Changes in Networking Behavior when Employees Work from Home: The Role of Network Perception and Proactive Work Behavior
People’s workplace relationships affect a range of important organizational outcomes (Hollenbeck & Jamieson, 2015) and building and maintaining relationships with others is a vital part of one’s job. However, government regulations to handle the COVID-19 pandemic forced employees in Western Europe to work from home, drastically reducing the opportunity to informally meet colleagues. Prior research suggests that people respond to uncertainty and threat by either “widening” or “winnowing” their social networks (Smith, Menon, & Thompson, 2012; Woehler et al., 2021). When employees winnow their social networks by reducing the number and frequency of social interactions, they also reduce their access to valuable opportunities (Burt, 1992).
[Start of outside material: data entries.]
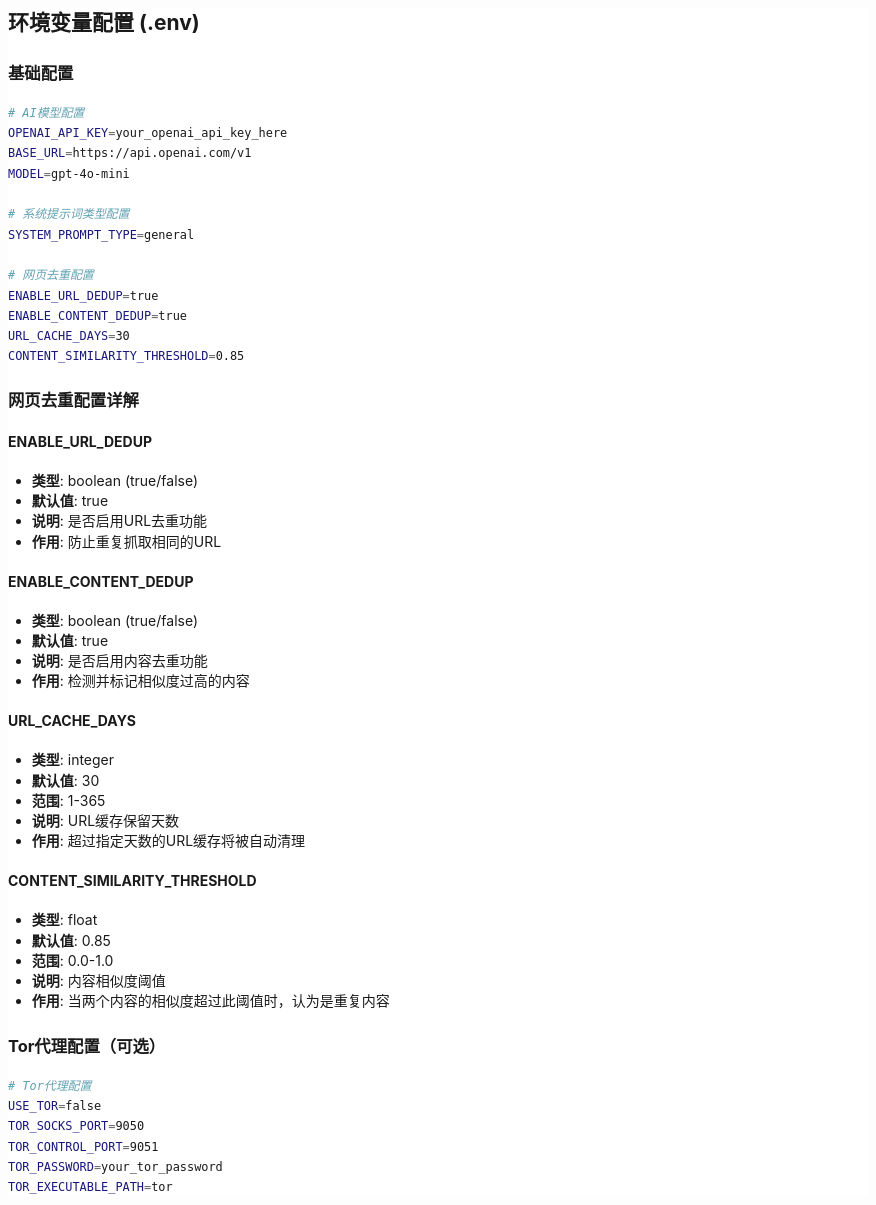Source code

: ## 环境变量配置 (.env)

### 基础配置
```bash
# AI模型配置
OPENAI_API_KEY=your_openai_api_key_here
BASE_URL=https://api.openai.com/v1
MODEL=gpt-4o-mini

# 系统提示词类型配置
SYSTEM_PROMPT_TYPE=general

# 网页去重配置
ENABLE_URL_DEDUP=true
ENABLE_CONTENT_DEDUP=true
URL_CACHE_DAYS=30
CONTENT_SIMILARITY_THRESHOLD=0.85
```

### 网页去重配置详解

#### ENABLE_URL_DEDUP
- **类型**: boolean (true/false)
- **默认值**: true
- **说明**: 是否启用URL去重功能
- **作用**: 防止重复抓取相同的URL

#### ENABLE_CONTENT_DEDUP
- **类型**: boolean (true/false)
- **默认值**: true
- **说明**: 是否启用内容去重功能
- **作用**: 检测并标记相似度过高的内容

#### URL_CACHE_DAYS
- **类型**: integer
- **默认值**: 30
- **范围**: 1-365
- **说明**: URL缓存保留天数
- **作用**: 超过指定天数的URL缓存将被自动清理

#### CONTENT_SIMILARITY_THRESHOLD
- **类型**: float
- **默认值**: 0.85
- **范围**: 0.0-1.0
- **说明**: 内容相似度阈值
- **作用**: 当两个内容的相似度超过此阈值时，认为是重复内容

### Tor代理配置（可选）
```bash
# Tor代理配置
USE_TOR=false
TOR_SOCKS_PORT=9050
TOR_CONTROL_PORT=9051
TOR_PASSWORD=your_tor_password
TOR_EXECUTABLE_PATH=tor
```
Thus, identifying why employees widen or winnow their workplace social networks in response to a working from home situation—such as the one caused by the COVID-19 pandemic—is a vital, yet understudied undertaking
To test our hypotheses, we collected rich longitudinal social network data at a professional service firm headquartered in the Netherlands between 2019 and 2021. The organization’s employees were forced to work from home to the Dutch regulations to curb the spread of the COVID-19 virus, which enabled us to study the change in networking behavior that resulted from the working from home situation. Our analyses show that proactive work behavior has a positive effect on and is a necessary condition for network change. This effect is moderated by network perception, such that this effect is only positive when employees do not perceive a negative effect of the working from home situation on their workplace social networks.